Kenaikan emas turut mendorong kenaikan harga logam mulia lain seperti perak, platinum, dan paladium. Harga perak meningkat hampir 40% sejak awal tahun, sementara platinum dan paladium naik masing-masing sekitar 25% dan 18%.
Dan menyebut pergerakan ini sebagai “efek domino” dari naiknya minat investor terhadap komoditas langka yang memiliki nilai intrinsik tinggi.
Pertumbuhan harga emas tahun ini bahkan disebut sebagai yang terbesar sejak krisis minyak 1979, ketika ketidakpastian geopolitik dan lonjakan inflasi juga mendorong investor mencari perlindungan serupa.
Fenomena ini memperkuat pandangan bahwa pasar sedang memasuki siklus super (supercycle) baru untuk logam mulia.
Bank Sentral Jadi Pembeli Utama
Lonjakan harga emas juga didukung oleh permintaan besar dari bank sentral di berbagai negara. Sejak 2022, pembelian emas oleh bank sentral telah melampaui 1.000 ton per tahun, dua kali lipat dari rata-rata pembelian pada periode 2016–2021. Untuk tahun 2025, permintaan diperkirakan mencapai 900 ton, tetap berada di level tinggi meski harga terus naik.
Banyak negara, terutama di Asia dan Timur Tengah, memperkuat cadangan emas mereka sebagai upaya mengurangi ketergantungan terhadap dolar AS.
Kebijakan suku bunga rendah yang diterapkan di sejumlah negara juga turut memperkuat minat terhadap emas sebagai alat penyimpan nilai jangka panjang.
Fenomena ini menunjukkan pergeseran strategis di tingkat global: emas kini bukan hanya instrumen investasi, tetapi juga alat geopolitik dan stabilisasi moneter.
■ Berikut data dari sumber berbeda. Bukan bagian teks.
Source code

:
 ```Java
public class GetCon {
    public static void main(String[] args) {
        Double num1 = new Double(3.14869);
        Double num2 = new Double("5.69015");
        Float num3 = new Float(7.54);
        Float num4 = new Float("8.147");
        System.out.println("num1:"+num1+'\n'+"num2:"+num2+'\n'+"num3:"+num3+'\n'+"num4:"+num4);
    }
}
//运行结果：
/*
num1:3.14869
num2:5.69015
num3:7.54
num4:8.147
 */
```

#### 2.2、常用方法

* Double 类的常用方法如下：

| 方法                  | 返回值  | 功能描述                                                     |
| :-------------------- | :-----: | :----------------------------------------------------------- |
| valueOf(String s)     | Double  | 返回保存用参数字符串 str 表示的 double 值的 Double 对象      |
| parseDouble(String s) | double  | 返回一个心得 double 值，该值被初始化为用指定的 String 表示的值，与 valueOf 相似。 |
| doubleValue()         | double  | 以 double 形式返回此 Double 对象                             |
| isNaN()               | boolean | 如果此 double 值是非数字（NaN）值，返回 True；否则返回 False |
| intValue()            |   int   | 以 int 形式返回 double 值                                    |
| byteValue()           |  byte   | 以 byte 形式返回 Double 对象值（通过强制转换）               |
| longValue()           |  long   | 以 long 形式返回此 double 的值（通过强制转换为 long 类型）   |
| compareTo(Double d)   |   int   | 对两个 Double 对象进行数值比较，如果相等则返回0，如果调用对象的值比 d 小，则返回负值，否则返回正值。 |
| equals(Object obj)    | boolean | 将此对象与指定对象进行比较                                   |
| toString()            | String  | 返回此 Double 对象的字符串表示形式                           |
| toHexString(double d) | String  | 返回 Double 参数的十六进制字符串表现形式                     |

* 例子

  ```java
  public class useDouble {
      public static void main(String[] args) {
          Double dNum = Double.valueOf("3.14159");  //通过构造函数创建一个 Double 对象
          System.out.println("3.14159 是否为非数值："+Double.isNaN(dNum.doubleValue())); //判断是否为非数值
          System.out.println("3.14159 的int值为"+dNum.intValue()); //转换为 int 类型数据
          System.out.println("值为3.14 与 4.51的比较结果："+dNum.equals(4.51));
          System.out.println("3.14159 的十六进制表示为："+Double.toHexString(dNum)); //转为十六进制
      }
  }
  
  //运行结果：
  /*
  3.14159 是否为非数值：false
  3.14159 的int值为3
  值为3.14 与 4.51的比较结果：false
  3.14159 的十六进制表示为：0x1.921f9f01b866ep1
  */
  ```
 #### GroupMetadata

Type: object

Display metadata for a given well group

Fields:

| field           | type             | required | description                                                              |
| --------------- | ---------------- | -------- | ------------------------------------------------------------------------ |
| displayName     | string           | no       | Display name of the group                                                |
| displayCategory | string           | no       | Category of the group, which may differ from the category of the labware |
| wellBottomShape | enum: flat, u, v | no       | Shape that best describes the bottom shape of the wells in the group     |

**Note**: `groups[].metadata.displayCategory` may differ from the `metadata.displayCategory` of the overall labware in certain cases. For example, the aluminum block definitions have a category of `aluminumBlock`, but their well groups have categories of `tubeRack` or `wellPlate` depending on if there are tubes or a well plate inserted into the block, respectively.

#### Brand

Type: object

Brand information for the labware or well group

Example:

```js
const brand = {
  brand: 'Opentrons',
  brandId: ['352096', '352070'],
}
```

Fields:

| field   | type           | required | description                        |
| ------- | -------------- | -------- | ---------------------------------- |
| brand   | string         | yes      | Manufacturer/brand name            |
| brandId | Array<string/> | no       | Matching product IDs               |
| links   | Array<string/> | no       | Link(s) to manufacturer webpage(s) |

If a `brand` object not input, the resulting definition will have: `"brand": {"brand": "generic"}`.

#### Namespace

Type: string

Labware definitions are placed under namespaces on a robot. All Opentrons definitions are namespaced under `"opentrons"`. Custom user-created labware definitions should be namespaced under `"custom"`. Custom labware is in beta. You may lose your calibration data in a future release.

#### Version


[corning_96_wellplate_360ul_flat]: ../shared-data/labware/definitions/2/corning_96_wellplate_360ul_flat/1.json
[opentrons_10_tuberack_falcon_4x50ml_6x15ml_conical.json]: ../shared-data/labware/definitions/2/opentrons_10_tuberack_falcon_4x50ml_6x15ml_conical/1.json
Meskipun sejumlah indikator teknikal menunjukkan pasar mulai jenuh beli (overbought), prospek harga emas masih dianggap positif. Analis memperkirakan reli ini bisa berlanjut hingga tahun 2026, seiring berlanjutnya tekanan ekonomi dan geopolitik.
Menurunnya Pamor Amerika
Kenaikan harga emas global turut mengubah arah strategi investasi. Investor kini menghindari obligasi pemerintah AS karena imbal hasil yang rendah dan kekhawatiran meningkatnya beban utang negara itu. Sebaliknya, arus dana mengalir deras ke ETF emas fisik, batangan, dan koin emas, baik di pasar ritel maupun institusional.
Dan juga mencatat meningkatnya permintaan dari kalangan milenial dan investor muda, yang sebelumnya lebih tertarik pada saham teknologi dan kripto. Kini, banyak di antara mereka mulai melihat emas sebagai bentuk investasi defensif yang lebih stabil di tengah ketidakpastian pasar.
Lembaga keuangan global optimistis terhadap prospek harga emas. Goldman Sachs menaikkan target harga untuk Desember 2026 menjadi US$4.900 per ons, sementara BNP Paribas menilai tidak ada tanda-tanda penurunan signifikan dalam waktu dekat.
Keduanya sepakat bahwa kombinasi faktor geopolitik, inflasi, dan lemahnya kepercayaan terhadap dolar AS akan terus menopang harga emas di level tinggi.
Selain itu, permintaan kuat dari Asia, terutama China dan India, dua konsumen emas terbesar dunia, diperkirakan tetap menjadi pendorong utama pasar hingga beberapa tahun mendatang.